▶ _TO DO_
A) Reproduce the passage of the article on choosing a wedding reception venue, starting at "First, they must" and ending at "catering, Kathryn Davis.".
B) Render this sentence from the article on choosing a wedding reception venue in Spanish: "As soon as place, date and time are set, the bride, often with her parents and the groom, meets with the hotel’s wedding manager to settle the details."

─── SOURCE DOCUMENT

Customize your day to reflect your style and budget
By Iris Winston
Big or small? Rural or urban? Major hotel, intimate restaurant, country club or country barn? Indoor or outdoor?
These are just a few of the decisions the bride and groom must make as they consider where their wedding reception will be.
First, they must settle on the city, town, village or even country. Then there’s the time of year; and budgets that range from $500 to $50,000.
If the couple is young and the bride is still living with her family, the location of the ceremony and reception will probably be in the bride’s hometown. But if the couple met and are working in the groom’s hometown; if they are living together and far from their families; if it is the second time around for either or both, or they have a yen for a ceremony on a beach in Florida or Mexico; wedding plans can become very complex.
Many young women who have lived in the National Capital Region for most of their lives have already decided where they want their dream wedding to be, says the Fairmont Château Laurier’s director of catering, Kathryn Davis.
“The whole wedding process is very exciting,” she says. “People start looking around at different locations, but we find a lot of brides already know they want to have their wedding here (at the Château Laurier), because they have dreamed about it since they were little girls.”
Booking requests come in as much as two years ahead of the wedding date,” says Kathryn. “Sometimes even before the couple is engaged. We can confirm a booking up to a year in advance.”
As soon as place, date and time are set, the bride, often with her parents and the groom, meets with the hotel’s wedding manager to settle the details.

──────
─── RAW DATA

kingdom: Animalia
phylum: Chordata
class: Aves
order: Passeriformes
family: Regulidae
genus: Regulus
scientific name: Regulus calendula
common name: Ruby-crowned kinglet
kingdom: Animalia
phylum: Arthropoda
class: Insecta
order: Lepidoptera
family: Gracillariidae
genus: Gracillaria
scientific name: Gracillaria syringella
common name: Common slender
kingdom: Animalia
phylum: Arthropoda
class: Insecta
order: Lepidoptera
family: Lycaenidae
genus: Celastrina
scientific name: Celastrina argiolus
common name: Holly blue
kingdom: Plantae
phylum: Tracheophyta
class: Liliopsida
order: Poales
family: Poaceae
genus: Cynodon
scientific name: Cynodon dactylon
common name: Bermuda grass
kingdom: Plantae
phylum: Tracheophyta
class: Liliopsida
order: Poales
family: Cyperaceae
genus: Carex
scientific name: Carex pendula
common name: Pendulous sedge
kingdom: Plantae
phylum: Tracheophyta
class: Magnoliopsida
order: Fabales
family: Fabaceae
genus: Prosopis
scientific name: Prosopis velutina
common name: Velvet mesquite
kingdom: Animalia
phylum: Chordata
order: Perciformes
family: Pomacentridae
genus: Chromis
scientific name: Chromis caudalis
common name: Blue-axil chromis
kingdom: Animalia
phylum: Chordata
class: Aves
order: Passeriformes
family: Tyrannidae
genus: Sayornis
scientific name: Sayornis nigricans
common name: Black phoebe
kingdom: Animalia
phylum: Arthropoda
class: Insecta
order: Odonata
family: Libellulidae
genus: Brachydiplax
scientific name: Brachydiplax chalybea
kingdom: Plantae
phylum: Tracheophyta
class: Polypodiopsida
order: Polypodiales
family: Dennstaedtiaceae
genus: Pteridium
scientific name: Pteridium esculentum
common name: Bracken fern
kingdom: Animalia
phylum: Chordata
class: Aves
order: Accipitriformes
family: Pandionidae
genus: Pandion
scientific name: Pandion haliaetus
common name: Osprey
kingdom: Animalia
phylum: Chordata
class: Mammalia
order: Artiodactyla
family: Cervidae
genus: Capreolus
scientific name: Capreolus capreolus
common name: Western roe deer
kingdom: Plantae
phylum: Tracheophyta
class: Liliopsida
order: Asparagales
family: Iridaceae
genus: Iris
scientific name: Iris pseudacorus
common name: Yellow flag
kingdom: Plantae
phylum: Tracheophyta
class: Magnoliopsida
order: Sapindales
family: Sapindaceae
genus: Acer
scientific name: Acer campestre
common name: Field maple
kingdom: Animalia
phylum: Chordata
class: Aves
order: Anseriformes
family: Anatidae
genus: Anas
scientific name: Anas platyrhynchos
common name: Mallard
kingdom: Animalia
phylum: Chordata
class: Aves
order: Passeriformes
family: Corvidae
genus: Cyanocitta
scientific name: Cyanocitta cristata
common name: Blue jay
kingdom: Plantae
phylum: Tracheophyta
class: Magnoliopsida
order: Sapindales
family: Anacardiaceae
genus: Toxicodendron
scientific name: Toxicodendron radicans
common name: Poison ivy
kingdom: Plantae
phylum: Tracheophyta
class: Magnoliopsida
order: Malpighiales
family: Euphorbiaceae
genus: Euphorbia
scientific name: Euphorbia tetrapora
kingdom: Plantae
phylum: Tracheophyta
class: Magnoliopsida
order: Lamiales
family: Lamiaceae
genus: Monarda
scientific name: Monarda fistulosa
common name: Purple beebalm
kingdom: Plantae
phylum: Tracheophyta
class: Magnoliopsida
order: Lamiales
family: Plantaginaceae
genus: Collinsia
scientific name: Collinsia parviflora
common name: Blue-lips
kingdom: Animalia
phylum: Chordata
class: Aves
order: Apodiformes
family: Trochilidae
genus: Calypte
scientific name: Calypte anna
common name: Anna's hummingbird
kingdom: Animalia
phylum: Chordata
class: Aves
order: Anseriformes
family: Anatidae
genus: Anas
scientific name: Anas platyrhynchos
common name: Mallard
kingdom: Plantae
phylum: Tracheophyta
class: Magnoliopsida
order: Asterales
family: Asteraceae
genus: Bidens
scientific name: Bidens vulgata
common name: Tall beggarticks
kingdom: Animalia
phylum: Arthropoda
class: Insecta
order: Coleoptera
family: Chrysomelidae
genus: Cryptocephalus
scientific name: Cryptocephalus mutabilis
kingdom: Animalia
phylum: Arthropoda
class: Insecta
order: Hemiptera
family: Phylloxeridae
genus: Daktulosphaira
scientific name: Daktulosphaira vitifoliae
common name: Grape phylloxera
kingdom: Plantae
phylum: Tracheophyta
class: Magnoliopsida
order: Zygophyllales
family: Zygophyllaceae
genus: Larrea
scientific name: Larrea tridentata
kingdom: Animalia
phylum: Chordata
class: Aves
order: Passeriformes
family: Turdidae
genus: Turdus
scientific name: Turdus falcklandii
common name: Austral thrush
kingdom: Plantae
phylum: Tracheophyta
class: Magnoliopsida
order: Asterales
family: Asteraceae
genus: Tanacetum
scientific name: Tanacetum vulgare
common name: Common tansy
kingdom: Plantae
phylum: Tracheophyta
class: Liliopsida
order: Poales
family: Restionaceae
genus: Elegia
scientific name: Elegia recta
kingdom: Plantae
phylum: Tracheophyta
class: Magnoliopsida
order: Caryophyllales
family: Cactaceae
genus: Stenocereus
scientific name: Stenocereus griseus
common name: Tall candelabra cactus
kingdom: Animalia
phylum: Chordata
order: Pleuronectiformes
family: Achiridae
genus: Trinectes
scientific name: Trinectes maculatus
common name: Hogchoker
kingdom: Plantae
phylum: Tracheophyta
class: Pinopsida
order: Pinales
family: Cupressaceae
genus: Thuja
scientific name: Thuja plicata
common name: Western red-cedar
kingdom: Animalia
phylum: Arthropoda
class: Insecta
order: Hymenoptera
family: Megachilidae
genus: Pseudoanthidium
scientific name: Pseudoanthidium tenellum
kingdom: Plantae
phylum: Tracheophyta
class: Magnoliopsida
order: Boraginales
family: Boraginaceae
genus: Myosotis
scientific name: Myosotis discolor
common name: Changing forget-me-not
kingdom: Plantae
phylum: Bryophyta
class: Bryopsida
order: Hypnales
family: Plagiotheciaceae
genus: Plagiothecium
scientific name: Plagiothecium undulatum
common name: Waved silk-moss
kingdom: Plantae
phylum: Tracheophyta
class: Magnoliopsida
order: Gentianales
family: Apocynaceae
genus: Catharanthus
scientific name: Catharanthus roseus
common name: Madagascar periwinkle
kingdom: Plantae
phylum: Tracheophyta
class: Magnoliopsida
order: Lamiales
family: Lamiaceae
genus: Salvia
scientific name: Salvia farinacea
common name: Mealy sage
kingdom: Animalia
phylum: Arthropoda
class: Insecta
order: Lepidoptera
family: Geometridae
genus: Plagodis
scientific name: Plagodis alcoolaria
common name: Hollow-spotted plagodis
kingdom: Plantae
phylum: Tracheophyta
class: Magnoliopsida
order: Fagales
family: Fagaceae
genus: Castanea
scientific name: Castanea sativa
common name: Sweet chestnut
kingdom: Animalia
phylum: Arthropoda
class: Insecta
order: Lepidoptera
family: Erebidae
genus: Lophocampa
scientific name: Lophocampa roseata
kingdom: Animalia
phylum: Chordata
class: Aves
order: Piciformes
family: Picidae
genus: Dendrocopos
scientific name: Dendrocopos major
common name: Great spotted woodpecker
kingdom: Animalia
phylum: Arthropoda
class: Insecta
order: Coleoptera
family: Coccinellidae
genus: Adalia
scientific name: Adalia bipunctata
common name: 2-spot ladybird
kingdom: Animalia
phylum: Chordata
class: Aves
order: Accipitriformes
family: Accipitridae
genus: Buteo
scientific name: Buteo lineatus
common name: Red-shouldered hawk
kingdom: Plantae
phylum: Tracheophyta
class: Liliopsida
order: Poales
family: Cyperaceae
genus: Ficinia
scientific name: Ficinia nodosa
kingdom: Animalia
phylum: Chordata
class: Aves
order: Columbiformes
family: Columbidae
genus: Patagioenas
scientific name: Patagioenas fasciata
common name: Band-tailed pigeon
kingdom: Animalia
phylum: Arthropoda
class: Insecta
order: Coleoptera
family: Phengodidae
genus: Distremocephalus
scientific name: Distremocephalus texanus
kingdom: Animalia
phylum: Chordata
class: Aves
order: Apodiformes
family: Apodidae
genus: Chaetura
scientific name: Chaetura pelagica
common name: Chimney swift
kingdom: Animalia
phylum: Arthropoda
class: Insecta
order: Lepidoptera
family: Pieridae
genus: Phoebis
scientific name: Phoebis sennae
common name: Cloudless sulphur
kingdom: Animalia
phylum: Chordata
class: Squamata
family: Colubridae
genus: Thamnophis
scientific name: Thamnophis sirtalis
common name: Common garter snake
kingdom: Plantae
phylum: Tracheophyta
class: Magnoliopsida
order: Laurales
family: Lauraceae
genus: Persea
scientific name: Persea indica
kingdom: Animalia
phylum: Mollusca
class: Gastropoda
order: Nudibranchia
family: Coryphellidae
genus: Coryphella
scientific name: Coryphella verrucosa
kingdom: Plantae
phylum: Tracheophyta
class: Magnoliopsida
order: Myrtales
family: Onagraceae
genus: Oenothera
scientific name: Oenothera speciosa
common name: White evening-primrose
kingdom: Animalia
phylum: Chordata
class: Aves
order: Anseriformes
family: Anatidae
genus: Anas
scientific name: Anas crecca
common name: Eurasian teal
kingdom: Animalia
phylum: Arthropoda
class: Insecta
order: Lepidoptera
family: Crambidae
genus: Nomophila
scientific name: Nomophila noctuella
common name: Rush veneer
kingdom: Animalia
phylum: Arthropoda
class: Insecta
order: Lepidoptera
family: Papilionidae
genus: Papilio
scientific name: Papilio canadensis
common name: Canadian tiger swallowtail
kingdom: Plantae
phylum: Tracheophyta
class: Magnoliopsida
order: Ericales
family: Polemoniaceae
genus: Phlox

──────

▶ _RESPONSES TO THE TASKS_
A)
First, they must settle on the city, town, village or even country. Then there’s the time of year; and budgets that range from $500 to $50,000.
If the couple is young and the bride is still living with her family, the location of the ceremony and reception will probably be in the bride’s hometown. But if the couple met and are working in the groom’s hometown; if they are living together and far from their families; if it is the second time around for either or both, or they have a yen for a ceremony on a beach in Florida or Mexico; wedding plans can become very complex.
Many young women who have lived in the National Capital Region for most of their lives have already decided where they want their dream wedding to be, says the Fairmont Château Laurier’s director of catering, Kathryn Davis.

B) En cuanto se fijan el lugar, la fecha y la hora, la novia, a menudo con sus padres y el novio, se reúne con el gerente de bodas del hotel para concretar los detalles.